=== EXTRAIT DU TEXTE ===
Le billet d'aujourd'hui revient brièvement sur le traitement médiatique de la situation en Iran, puis lève le rideau sur les traditions de Nowrooz, le nouvel an Iranien, que nous célébrons ce soir.
Si vous êtes ici, en train de lire ce billet, c'est sans doute parce que vous essayez de rester au courant de ce qui se passe en Iran, malgré la relative inertie des grands médias sur le sujet.
Ces derniers jours, il y a eu plusieurs dossiers, émissions spéciales et autres éditoriaux, dans la presse écrite, à la télévision et sur les réseaux sociaux (gros dossier dans Le Point, Tribune d'Adeline Baldacchino dans Marianne, témoignages dans l'Express, plusieurs reportages sur des chaînes d'infos et des chaînes généralistes, etc. )
Coïncidence ? Je ne crois pas.
En Occident, dans une société de consommation rythmée par les rituels hérités du passé traditionnel et religieux, puis passés à la moulinette capitaliste, il faut à tout fournisseur de contenu une raison valable pour choisir de consacrer une partie du temps de cerveau disponible de son audience cible à un sujet aussi clivant qu'une révolution populaire contre une dictature fasciste et meurtrière.
Les conditions idéales sont réunies ces jours ci : un "anniversaire", puisque cela fait six mois que Mahsa Jina Amini est morte, donnant un visage et un nom à une révolte qui a pris corps il y a bien des années déjà, et une "fête", puisque c'est ce soir Nowrooz, la fête la plus célébrée par les Iraniens, chez eux comme à l'étranger.
Heureusement, tout le monde dans les medias français ne fonctionne pas comme un community manager de galerie marchande ou une maîtresse d'école de petite section qui organisent leurs propositions pédagogiques ou commerciales autour des temps forts ritualisés des quatre saisons et Halloween Noël la Saint Valentin Mardi Gras, Pâques ou la fête des mères.
Par exemple, pour ceux qui ne s'en seraient pas encore rendu compte, ici même sur le Club Mediapart, il y a chaque semaine un résumé illustré, concocté avec autant de pertinence que de constance par la talentueuse Bahareh Akrami.
C'est un très bon point de départ pour ceux qui veulent en savoir davantage sur ce qui se passe vraiment en Iran et surtout, pour ceux qui ne veulent pas laisser les impératifs commerciaux des grands médias décider à leur place à quoi, et quand et combien de temps ils devraient consacrer leur attention.

=== DONNÉES EXTRAITES ===
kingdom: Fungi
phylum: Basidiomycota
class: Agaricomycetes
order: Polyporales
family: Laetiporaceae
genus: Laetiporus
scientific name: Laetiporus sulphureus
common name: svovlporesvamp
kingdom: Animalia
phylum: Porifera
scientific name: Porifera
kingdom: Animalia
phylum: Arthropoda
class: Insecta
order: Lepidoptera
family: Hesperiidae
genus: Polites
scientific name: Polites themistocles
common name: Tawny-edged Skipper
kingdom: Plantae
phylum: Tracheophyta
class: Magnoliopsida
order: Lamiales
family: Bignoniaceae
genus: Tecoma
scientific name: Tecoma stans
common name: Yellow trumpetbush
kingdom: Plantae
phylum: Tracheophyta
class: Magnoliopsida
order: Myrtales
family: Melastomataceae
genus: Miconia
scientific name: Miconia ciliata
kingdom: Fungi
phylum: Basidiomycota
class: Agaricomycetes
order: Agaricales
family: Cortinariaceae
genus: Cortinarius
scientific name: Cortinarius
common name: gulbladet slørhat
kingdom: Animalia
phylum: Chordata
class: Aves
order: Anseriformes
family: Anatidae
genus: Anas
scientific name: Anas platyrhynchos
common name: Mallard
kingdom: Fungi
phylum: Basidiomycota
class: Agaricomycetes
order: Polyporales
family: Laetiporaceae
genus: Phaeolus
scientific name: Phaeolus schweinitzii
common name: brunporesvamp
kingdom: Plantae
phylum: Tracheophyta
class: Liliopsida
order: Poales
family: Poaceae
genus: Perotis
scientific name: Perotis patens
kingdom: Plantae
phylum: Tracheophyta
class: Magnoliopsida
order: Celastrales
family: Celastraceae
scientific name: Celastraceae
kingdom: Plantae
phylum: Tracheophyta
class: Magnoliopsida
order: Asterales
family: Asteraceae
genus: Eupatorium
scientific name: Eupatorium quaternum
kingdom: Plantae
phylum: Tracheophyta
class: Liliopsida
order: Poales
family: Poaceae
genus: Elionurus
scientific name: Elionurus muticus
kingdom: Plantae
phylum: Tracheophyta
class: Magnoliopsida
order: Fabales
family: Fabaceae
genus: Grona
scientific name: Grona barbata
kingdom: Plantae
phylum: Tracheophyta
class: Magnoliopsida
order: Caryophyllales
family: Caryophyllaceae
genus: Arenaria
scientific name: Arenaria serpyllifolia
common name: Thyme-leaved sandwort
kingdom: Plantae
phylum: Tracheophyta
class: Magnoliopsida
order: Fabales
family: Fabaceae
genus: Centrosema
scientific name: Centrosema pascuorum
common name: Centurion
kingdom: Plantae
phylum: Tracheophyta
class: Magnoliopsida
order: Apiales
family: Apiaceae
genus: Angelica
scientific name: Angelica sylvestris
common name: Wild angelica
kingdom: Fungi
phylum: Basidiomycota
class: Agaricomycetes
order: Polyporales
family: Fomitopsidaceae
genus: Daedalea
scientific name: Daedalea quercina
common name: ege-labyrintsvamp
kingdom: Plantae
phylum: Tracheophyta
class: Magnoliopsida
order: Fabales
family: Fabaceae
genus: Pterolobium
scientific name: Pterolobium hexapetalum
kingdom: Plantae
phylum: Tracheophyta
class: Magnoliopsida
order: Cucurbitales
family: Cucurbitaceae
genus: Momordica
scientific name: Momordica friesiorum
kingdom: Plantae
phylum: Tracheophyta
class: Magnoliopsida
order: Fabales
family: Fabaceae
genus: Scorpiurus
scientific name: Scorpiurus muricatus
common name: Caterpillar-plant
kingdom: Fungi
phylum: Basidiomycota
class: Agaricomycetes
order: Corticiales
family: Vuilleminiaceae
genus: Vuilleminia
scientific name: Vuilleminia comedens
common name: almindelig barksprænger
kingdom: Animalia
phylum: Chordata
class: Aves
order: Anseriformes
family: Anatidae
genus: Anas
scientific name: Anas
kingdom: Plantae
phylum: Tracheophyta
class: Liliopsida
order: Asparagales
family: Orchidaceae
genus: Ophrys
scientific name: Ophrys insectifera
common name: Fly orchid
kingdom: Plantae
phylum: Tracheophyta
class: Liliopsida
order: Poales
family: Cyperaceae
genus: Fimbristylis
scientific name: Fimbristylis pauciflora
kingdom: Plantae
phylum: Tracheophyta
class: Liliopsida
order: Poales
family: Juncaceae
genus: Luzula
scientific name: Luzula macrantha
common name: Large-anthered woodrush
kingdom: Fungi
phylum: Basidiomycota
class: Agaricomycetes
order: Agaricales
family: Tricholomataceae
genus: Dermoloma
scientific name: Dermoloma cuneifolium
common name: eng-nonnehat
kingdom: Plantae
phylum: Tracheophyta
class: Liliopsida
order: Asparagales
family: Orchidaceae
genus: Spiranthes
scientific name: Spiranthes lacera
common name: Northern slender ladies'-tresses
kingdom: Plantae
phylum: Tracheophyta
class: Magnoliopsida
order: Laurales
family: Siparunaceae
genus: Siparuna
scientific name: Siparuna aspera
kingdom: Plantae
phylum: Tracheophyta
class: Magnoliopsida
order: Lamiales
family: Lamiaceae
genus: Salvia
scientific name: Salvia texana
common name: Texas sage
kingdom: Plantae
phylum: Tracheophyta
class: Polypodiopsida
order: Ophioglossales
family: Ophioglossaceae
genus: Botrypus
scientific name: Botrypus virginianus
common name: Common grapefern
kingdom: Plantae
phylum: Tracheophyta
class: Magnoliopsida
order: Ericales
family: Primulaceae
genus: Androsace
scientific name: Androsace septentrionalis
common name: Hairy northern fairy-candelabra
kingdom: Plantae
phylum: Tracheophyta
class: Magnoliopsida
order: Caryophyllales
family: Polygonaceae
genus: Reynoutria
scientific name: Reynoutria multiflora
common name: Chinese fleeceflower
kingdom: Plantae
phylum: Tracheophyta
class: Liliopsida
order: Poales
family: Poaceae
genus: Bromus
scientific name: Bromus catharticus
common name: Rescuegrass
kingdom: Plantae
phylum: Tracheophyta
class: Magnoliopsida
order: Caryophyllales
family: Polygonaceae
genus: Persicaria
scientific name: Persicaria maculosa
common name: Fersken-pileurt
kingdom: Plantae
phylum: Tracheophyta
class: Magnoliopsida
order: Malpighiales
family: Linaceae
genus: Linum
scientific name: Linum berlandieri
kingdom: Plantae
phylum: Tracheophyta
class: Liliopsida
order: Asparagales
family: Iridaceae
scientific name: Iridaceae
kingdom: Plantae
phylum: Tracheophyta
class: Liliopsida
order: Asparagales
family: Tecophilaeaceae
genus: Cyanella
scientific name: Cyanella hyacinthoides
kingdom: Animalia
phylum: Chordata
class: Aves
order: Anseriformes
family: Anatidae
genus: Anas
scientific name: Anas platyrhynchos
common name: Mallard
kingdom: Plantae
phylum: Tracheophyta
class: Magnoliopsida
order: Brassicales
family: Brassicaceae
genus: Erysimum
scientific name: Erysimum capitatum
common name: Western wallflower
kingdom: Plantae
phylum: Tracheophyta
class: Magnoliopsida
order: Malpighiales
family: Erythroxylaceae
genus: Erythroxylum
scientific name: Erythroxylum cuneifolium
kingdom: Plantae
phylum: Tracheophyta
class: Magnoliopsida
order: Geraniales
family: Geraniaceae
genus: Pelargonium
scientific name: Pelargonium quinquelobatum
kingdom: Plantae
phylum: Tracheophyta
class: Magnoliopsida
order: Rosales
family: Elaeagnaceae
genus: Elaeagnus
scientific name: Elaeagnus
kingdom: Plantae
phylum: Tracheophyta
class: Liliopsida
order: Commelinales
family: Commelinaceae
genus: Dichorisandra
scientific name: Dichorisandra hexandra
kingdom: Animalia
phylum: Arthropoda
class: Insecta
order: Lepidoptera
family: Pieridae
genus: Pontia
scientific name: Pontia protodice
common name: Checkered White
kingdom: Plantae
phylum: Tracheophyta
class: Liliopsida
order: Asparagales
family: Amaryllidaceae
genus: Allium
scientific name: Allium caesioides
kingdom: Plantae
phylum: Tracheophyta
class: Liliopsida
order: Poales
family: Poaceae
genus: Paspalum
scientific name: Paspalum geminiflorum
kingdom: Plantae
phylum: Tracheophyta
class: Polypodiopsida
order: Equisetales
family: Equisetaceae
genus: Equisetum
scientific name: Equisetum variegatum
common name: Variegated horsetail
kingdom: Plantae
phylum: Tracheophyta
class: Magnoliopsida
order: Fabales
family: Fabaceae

=== OBJECTIF ===
D'après l'extrait du texte, depuis combien de temps Mahsa Jina Amini est-elle morte ?

=== RÉPONSE ATTENDUE ===
Six mois.